## RECORDS FOR THE TASK

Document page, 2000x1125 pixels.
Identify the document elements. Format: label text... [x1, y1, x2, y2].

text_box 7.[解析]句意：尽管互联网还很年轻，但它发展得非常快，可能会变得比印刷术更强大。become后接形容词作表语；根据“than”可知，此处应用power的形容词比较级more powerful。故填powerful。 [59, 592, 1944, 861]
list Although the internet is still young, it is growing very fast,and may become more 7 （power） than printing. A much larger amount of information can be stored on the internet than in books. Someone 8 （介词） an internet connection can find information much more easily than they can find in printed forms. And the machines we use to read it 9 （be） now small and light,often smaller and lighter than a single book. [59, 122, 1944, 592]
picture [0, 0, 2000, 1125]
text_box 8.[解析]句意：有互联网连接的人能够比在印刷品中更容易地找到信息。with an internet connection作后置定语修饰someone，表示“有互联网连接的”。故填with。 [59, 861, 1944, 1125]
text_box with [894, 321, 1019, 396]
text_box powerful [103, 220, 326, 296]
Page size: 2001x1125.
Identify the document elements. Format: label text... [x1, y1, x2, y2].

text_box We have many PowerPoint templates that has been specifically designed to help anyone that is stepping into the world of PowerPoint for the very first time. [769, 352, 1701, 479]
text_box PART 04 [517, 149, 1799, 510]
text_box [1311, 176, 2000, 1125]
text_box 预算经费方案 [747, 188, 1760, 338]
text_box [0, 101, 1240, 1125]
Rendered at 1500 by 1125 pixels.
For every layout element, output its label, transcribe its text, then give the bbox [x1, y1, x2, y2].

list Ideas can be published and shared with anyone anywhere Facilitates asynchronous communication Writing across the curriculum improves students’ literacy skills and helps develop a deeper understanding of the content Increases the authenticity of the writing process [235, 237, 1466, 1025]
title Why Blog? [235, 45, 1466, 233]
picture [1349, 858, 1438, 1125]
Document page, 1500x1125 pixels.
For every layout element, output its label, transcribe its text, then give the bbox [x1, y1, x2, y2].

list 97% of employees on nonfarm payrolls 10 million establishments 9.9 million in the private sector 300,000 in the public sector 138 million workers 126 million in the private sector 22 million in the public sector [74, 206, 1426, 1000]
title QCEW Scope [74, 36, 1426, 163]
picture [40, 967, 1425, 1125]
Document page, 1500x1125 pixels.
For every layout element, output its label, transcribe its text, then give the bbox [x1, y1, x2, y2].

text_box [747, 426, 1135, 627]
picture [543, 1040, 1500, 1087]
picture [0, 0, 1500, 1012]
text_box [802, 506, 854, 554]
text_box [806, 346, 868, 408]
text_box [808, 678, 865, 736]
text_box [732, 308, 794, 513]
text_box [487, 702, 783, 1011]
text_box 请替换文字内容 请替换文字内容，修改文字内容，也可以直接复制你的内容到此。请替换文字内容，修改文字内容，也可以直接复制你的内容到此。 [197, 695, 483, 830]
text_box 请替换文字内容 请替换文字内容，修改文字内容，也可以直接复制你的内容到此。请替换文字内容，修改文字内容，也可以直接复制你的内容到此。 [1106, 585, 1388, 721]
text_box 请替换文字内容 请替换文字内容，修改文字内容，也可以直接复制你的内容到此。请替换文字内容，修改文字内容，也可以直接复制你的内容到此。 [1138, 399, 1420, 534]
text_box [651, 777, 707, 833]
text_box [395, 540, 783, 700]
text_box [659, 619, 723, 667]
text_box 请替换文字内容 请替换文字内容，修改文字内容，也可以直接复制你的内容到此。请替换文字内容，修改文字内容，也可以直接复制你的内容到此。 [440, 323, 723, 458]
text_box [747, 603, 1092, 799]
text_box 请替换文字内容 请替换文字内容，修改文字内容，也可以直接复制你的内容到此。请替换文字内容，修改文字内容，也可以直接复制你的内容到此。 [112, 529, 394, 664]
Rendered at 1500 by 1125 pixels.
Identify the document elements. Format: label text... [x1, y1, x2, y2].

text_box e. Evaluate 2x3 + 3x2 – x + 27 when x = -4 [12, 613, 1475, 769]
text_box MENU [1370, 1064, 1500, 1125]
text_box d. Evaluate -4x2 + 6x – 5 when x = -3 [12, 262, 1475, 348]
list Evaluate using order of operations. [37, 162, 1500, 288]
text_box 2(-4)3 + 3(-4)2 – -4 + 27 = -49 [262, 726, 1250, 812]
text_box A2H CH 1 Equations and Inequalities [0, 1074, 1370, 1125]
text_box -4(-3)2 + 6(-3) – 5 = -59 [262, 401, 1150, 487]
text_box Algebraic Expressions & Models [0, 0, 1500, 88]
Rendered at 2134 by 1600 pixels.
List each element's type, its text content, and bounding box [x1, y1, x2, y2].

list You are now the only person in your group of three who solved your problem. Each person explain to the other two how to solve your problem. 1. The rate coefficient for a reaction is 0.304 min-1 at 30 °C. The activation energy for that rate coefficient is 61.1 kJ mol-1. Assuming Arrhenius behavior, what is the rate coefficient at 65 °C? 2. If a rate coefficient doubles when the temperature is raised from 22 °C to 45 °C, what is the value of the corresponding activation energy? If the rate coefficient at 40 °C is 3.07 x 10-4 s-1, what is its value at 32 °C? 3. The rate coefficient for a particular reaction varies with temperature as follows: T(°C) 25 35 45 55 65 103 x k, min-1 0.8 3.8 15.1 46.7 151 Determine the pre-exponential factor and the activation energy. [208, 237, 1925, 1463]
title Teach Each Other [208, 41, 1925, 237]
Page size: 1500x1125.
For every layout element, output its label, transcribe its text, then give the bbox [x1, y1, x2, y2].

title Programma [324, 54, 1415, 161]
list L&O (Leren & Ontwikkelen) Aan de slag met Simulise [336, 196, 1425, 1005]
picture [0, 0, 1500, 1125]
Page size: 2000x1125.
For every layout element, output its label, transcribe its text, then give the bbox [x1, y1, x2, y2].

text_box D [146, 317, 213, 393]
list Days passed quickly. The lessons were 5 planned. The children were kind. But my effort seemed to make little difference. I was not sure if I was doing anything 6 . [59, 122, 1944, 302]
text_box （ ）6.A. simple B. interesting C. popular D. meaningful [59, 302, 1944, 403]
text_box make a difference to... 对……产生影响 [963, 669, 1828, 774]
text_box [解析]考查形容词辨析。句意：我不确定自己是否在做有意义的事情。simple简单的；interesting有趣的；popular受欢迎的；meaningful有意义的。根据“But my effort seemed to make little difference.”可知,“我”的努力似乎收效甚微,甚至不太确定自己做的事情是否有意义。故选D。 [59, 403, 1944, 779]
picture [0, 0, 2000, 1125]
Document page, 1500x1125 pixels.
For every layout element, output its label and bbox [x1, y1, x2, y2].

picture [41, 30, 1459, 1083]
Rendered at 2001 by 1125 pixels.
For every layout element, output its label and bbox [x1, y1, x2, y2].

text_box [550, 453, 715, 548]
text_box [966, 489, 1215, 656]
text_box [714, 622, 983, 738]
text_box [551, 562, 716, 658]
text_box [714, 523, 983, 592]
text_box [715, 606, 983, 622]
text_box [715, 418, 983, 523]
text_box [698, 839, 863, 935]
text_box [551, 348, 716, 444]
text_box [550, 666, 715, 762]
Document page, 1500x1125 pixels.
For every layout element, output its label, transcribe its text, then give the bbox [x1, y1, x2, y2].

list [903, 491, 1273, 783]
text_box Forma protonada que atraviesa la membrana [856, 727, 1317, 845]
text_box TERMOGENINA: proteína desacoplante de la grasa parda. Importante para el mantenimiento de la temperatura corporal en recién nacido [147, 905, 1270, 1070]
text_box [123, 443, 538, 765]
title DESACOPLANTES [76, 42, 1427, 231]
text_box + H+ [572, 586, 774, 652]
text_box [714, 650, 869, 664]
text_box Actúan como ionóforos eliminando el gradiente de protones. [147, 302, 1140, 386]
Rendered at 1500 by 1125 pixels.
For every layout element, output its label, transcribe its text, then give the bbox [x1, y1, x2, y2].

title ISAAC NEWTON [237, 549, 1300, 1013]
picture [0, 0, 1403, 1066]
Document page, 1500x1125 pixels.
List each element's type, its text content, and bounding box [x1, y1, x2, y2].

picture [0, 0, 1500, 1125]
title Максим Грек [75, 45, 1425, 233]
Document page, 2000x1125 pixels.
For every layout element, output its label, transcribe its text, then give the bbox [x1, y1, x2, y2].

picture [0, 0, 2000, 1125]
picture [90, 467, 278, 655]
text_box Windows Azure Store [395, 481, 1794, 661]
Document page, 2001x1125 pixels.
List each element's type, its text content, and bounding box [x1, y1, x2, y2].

## DESCRIPTION OF THE TASK
Pull every line with "size" from the records.

## OUTPUT
Page size: 2001x1125.
Page size: 1500x1125.
Page size: 2000x1125.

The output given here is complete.